Melatonin is produced by various tissues in the body, although the major source is the pineal gland in the brain. The production and release of melatonin from the pineal gland occurs with a clear daily (circadian) rhythm, with peak levels occurring at night. Melatonin is carried by the circulation from the brain to all areas of the body. Tissues expressing proteins called receptors specific for melatonin are able to detect the peak in circulating melatonin at night and this signals to the body that it is night-time. The level of circulating melatonin can be detected in samples of blood and saliva, and this is used in clinical research to identify internal circadian rhythms.
In many animals (including a wide range of mammals and birds), melatonin from the pineal gland is essential for the regulation of the body’s seasonal biology (e.g. reproduction, behaviour and coat growth) in response to changing day length. The importance of pineal melatonin in human biology is not clear, although it may help to synchronise circadian rhythms in different parts of the body. Melatonin has often been called a ‘sleep hormone’ - although it is not essential for human sleep, we sleep better during the time that melatonin is secreted.
Association between tumours of the pineal gland and the timing of puberty suggests that melatonin may have a minor role in reproductive development, although the mechanism of this action is uncertain.

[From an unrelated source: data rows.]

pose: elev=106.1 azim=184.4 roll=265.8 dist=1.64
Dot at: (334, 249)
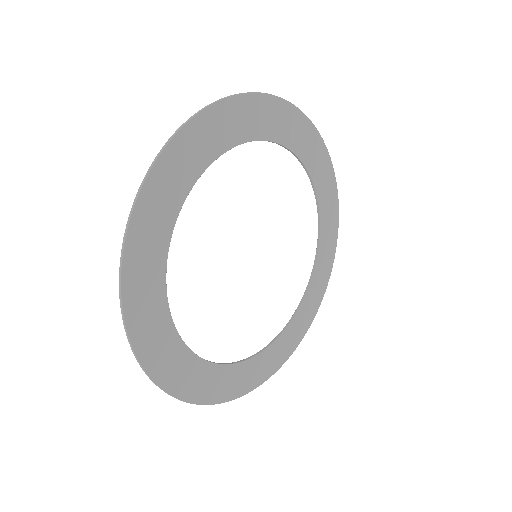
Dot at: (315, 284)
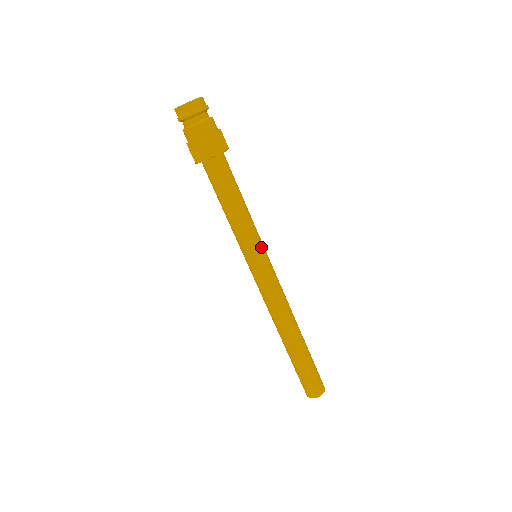
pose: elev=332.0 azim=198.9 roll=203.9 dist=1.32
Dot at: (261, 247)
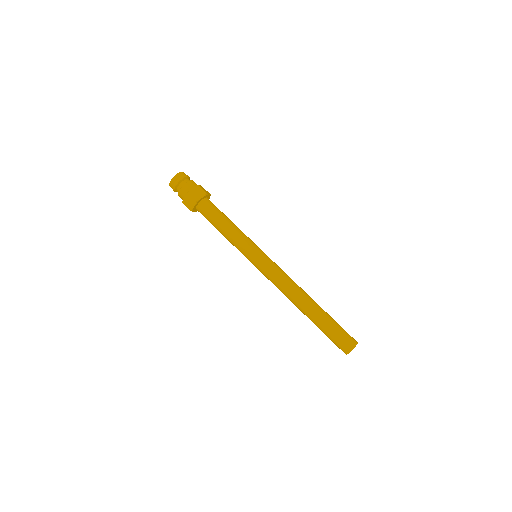
Dot at: (257, 246)
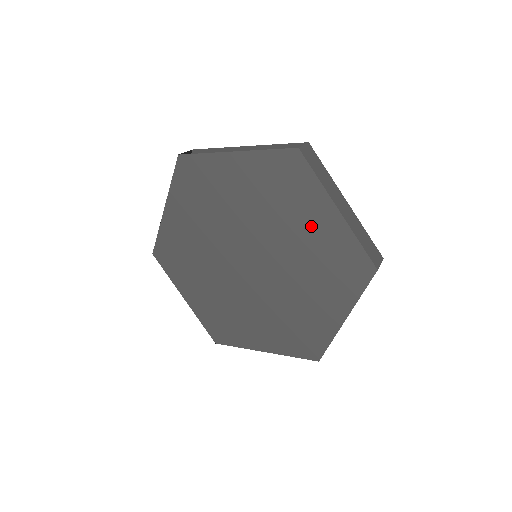
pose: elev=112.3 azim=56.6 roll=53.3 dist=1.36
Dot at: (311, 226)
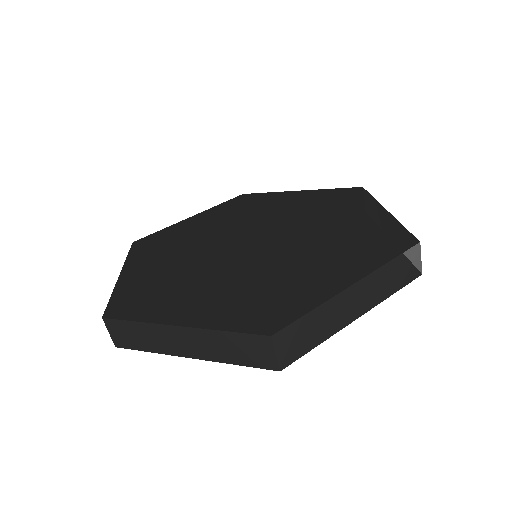
Dot at: occluded
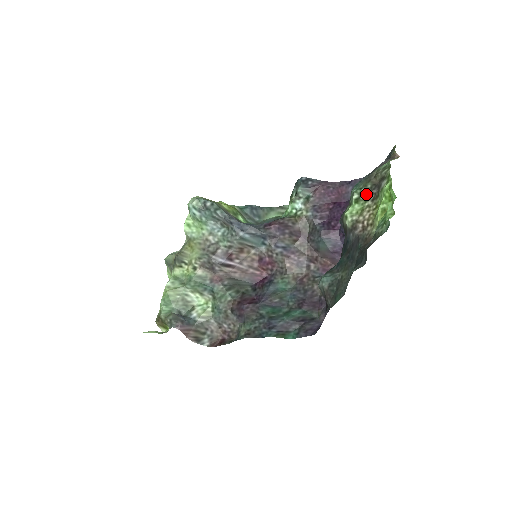
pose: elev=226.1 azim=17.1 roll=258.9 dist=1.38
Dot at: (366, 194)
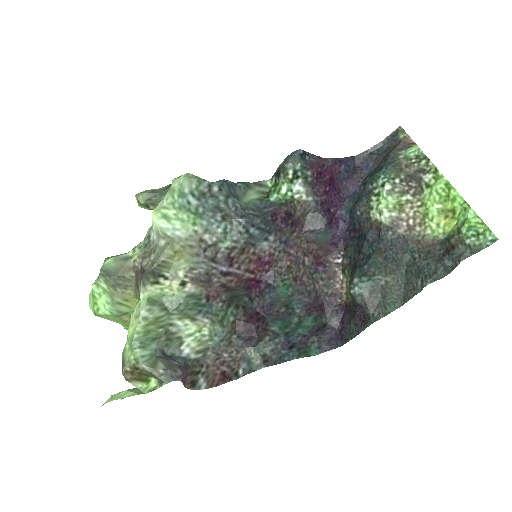
Dot at: (401, 186)
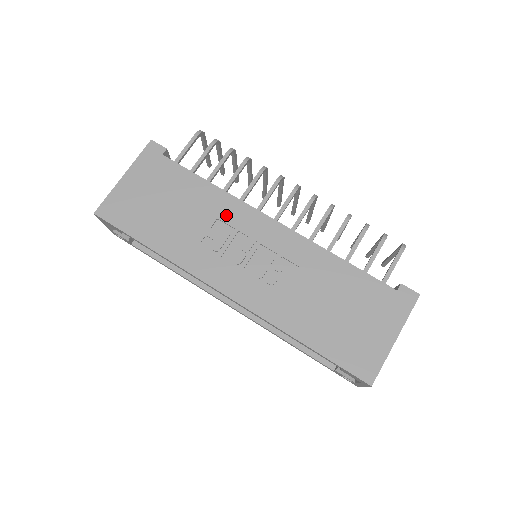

In addition to its production in the body, melatonin can also be taken in capsule form. When administered at an appropriate time of day, it can reset the body’s circadian rhythms (see the articles on jet lag and circadian rhythm sleep disorders). This resetting effect of melatonin has been reported for many dose strengths, including those that are equivalent to the concentration of melatonin naturally produced by the pineal gland. Higher doses of melatonin can reset circadian rhythms, bring on sleepiness and lower core body temperature.
In humans and other mammals, the daily rhythm of pineal melatonin production is driven by the 'master' circadian clock. This 'clock' is in a region of the brain called the suprachiasmatic nuclei, which expresses a series of genes termed clock genes that continuously oscillate throughout the day. This is synchronised to the solar day via light input from the eyes. The suprachiasmatic nuclei link to the pineal gland through a complex pathway in the nervous system, passing through different brain areas, into the spinal cord and then finally reaching the pineal gland. During the day, the suprachiasmatic nuclei stops melatonin production by sending inhibitory messages to the pineal gland. At night however, the suprachiasmatic nuclei are less active, and the inhibition exerted during the day is reduced resulting in melatonin production by the pineal gland.
Light is an important regulator of melatonin production from the pineal gland. Firstly, it can reset a specific area of the brain (the suprachiasmatic nuclei clock) and, as a result, the timing of the melatonin production. Secondly, exposure to light during the body's biological night reduces melatonin production and release.
There are large variations in the amount of melatonin produced by individuals and these are not associated with any health problems. The main consequences of swallowing large amounts of melatonin are drowsiness and reduced core body temperature. Very large doses have effects on the performance of the human reproductive system. There is also evidence that very high concentrations of melatonin have an antioxidant effect, although the purpose of this has not yet been established.
Reduced melatonin production is not known to have any effect on health.